* **Requirement**
Reproduce the text of all the data below word for word, keeping every line as it appears. Leave the pictures out of your answer.

── The data

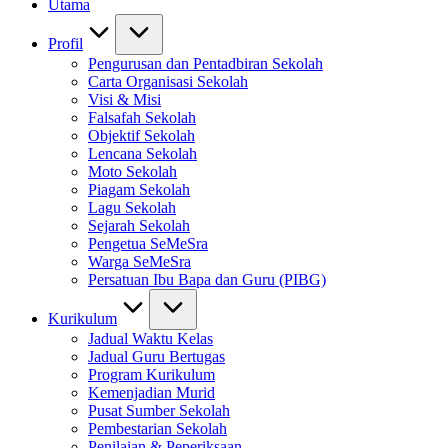
Utama
Profil
Pengurusan dan Pentadbiran Sekolah
Carta Organisasi Sekolah
Visi & Misi
Falsafah Sekolah
Objektif Sekolah
Lencana Sekolah
Moto Sekolah
Piagam Sekolah
Lagu Sekolah
Sejarah Sekolah
Pengetua SeMeSra
Warga SeMeSra
Persatuan Ibu Bapa dan Guru (PIBG)
Kurikulum
Jadual Waktu Kelas
Jadual Guru Bertugas
Program Kurikulum
Kemenjadian Murid
Pusat Sumber Sekolah
Pembestarian Sekolah
Penilaian & Peperiksaan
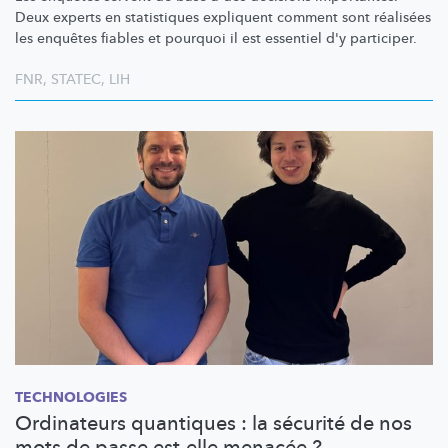
Deux experts en statistiques expliquent comment sont réalisées
les enquêtes fiables et pourquoi il est essentiel d'y participer.
FNR
,
STATEC
,
LIH
TECHNOLOGIES
Ordinateurs quantiques : la sécurité de nos
mots de passe est-elle menacée ?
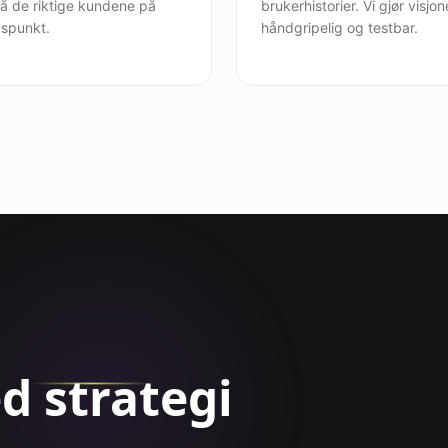
å de riktige kundene på
brukerhistorier. Vi gjør visjo
idspunkt.
håndgripelig og testbar.
ed strategi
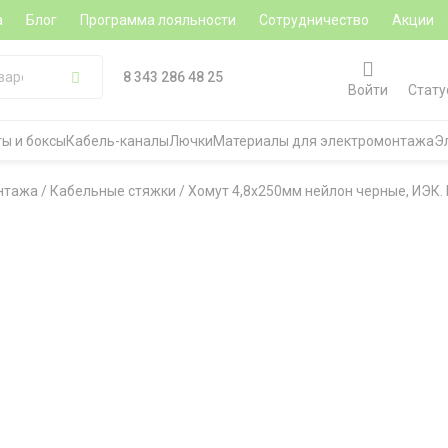
а
Блог
Программа лояльности
Сотрудничество
Акции
8 343 286 48 25
Войти
Стату
ы и боксы
Кабель-каналы
Лючки
Материалы для электромонтажа
Э
нтажа
/
Кабельные стяжки
/
Хомут 4,8х250мм нейлон черные, ИЭК. В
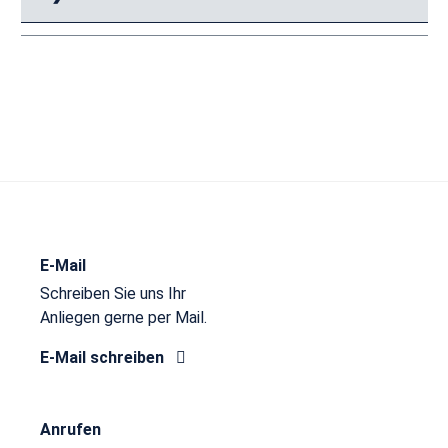
E-Mail
Schreiben Sie uns Ihr
Anliegen gerne per Mail.
E-Mail schreiben
Anrufen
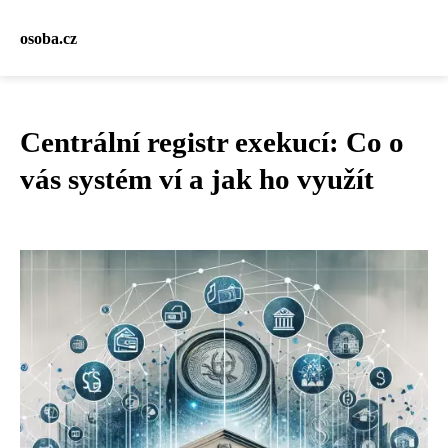
osoba.cz
Centrální registr exekucí: Co o
vás systém ví a jak ho využít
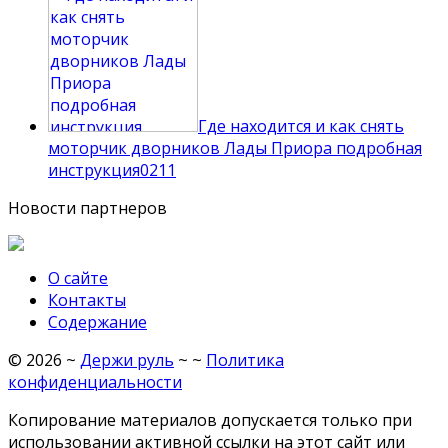
Где находится и как снять
моторчик дворников Лады Приора подробная
инструкция
0
211
Новости партнеров
О сайте
Контакты
Содержание
©
2026
~
Держи руль
~ ~
Политика
конфиденциальности
Копирование материалов допускается только при
использовании активной ссылки на этот сайт или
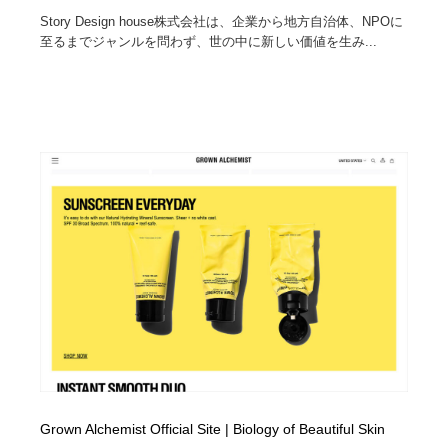
Story Design house株式会社は、企業から地方自治体、NPOに
至るまでジャンルを問わず、世の中に新しい価値を生み...
Grown Alchemist Official Site | Biology of Beautiful Skin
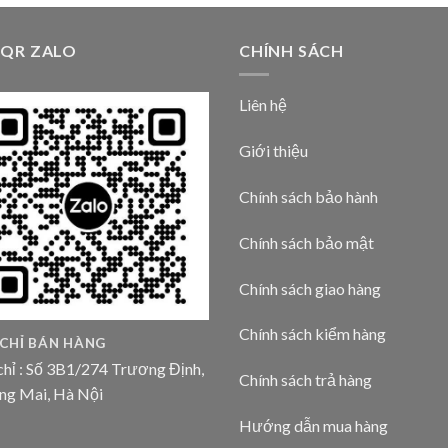
 QR ZALO
CHÍNH SÁCH
Liên hệ
Giới thiệu
Chính sách bảo hành
Chính sách bảo mật
Chính sách giao hàng
Chính sách kiểm hàng
 CHỈ BÁN HÀNG
chỉ : Số 3B1/274 Trương Định,
Chính sách trả hàng
ng Mai, Hà Nội
Hướng dẫn mua hàng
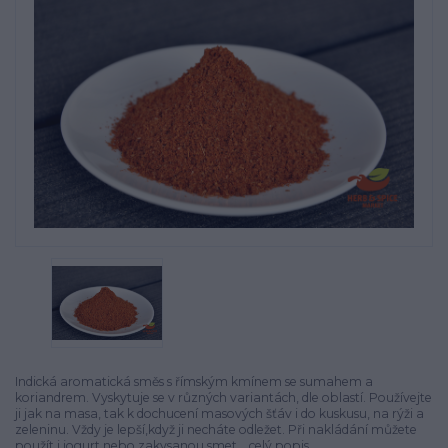
Indická aromatická směs s římským kmínem se sumahem a
koriandrem. Vyskytuje se v různých variantách, dle oblastí. Používejte
ji jak na masa, tak k dochucení masových šťáv i do kuskusu, na rýži a
zeleninu. Vždy je lepší,když ji necháte odležet. Při nakládání můžete
použít i jogurt nebo zakysanou smet...
celý popis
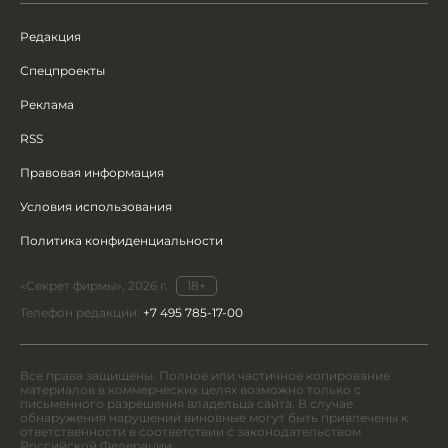
Редакция
Спецпроекты
Реклама
RSS
Правовая информация
Условия использования
Политика конфиденциальности
«Секрет фирмы», 2026 г.
18+
Телефон редакции:
+7 495 785-17-00
Все права защищены. Полное или частичное копирование
материалов в коммерческих целях возможно только с
письменного разрешения владельца сайта. В случае
обнаружения нарушений виновные могут быть привлечены к
ответственности в соответствии с законодательством
Российской Федерации.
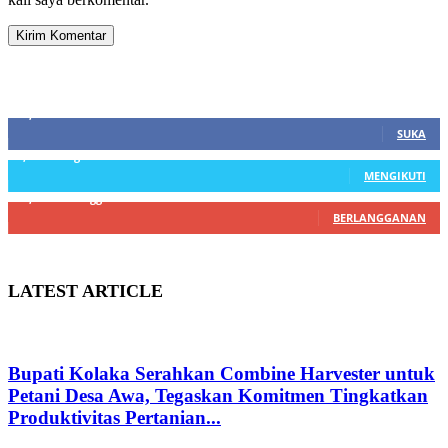
SIDEBAR
21,915
Fans
SUKA
3,912
Pengikut
MENGIKUTI
22,800
Pelanggan
BERLANGGANAN
LATEST ARTICLE
Bupati Kolaka Serahkan Combine Harvester untuk
Petani Desa Awa, Tegaskan Komitmen Tingkatkan
Produktivitas Pertanian...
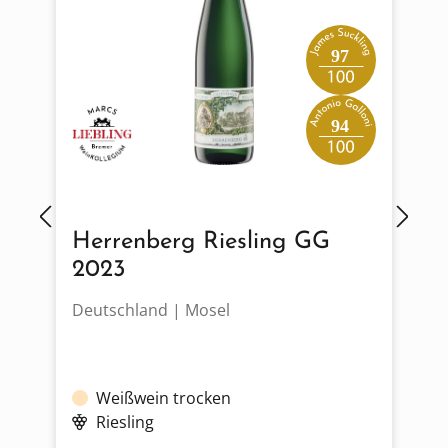
97
94
Herrenberg Riesling GG
2023
Deutschland | Mosel
D
Weißwein trocken
Riesling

────

* **Written solution**
Utama
Profil
Pengurusan dan Pentadbiran Sekolah
Carta Organisasi Sekolah
Visi & Misi
Falsafah Sekolah
Objektif Sekolah
Lencana Sekolah
Moto Sekolah
Piagam Sekolah
Lagu Sekolah
Sejarah Sekolah
Pengetua SeMeSra
Warga SeMeSra
Persatuan Ibu Bapa dan Guru (PIBG)
Kurikulum
Jadual Waktu Kelas
Jadual Guru Bertugas
Program Kurikulum
Kemenjadian Murid
Pusat Sumber Sekolah
Pembestarian Sekolah
Penilaian & Peperiksaan
Deux experts en statistiques expliquent comment sont réalisées
les enquêtes fiables et pourquoi il est essentiel d'y participer.
FNR
,
STATEC
,
LIH
TECHNOLOGIES
Ordinateurs quantiques : la sécurité de nos
mots de passe est-elle menacée ?
å de riktige kundene på
brukerhistorier. Vi gjør visjo
idspunkt.
håndgripelig og testbar.
ed strategi
а
Блог
Программа лояльности
Сотрудничество
Акции
8 343 286 48 25
Войти
Стату
ы и боксы
Кабель-каналы
Лючки
Материалы для электромонтажа
Э
нтажа
/
Кабельные стяжки
/
Хомут 4,8х250мм нейлон черные, ИЭК. В
E-Mail
Schreiben Sie uns Ihr
Anliegen gerne per Mail.
E-Mail schreiben
Anrufen
osoba.cz
Centrální registr exekucí: Co o
vás systém ví a jak ho využít
Где находится и как снять
моторчик дворников Лады Приора подробная
инструкция
0
211
Новости партнеров
О сайте
Контакты
Содержание
©
2026
~
Держи руль
~ ~
Политика
конфиденциальности
Копирование материалов допускается только при
использовании активной ссылки на этот сайт или
Story Design house株式会社は、企業から地方自治体、NPOに
至るまでジャンルを問わず、世の中に新しい価値を生み...
Grown Alchemist Official Site | Biology of Beautiful Skin
 QR ZALO
CHÍNH SÁCH
Liên hệ
Giới thiệu
Chính sách bảo hành
Chính sách bảo mật
Chính sách giao hàng
Chính sách kiểm hàng
 CHỈ BÁN HÀNG
chỉ : Số 3B1/274 Trương Định,
Chính sách trả hàng
ng Mai, Hà Nội
Hướng dẫn mua hàng
Indická aromatická směs s římským kmínem se sumahem a
koriandrem. Vyskytuje se v různých variantách, dle oblastí. Používejte
ji jak na masa, tak k dochucení masových šťáv i do kuskusu, na rýži a
zeleninu. Vždy je lepší,když ji necháte odležet. Při nakládání můžete
použít i jogurt nebo zakysanou smet...
celý popis
Редакция
Спецпроекты
Реклама
RSS
Правовая информация
Условия использования
Политика конфиденциальности
«Секрет фирмы», 2026 г.
18+
Телефон редакции:
+7 495 785-17-00
Все права защищены. Полное или частичное копирование
материалов в коммерческих целях возможно только с
письменного разрешения владельца сайта. В случае
обнаружения нарушений виновные могут быть привлечены к
ответственности в соответствии с законодательством
Российской Федерации.
SIDEBAR
21,915
Fans
SUKA
3,912
Pengikut
MENGIKUTI
22,800
Pelanggan
BERLANGGANAN
LATEST ARTICLE
Bupati Kolaka Serahkan Combine Harvester untuk
Petani Desa Awa, Tegaskan Komitmen Tingkatkan
Produktivitas Pertanian...
97
94
Herrenberg Riesling GG
2023
Deutschland | Mosel
D
Weißwein trocken
Riesling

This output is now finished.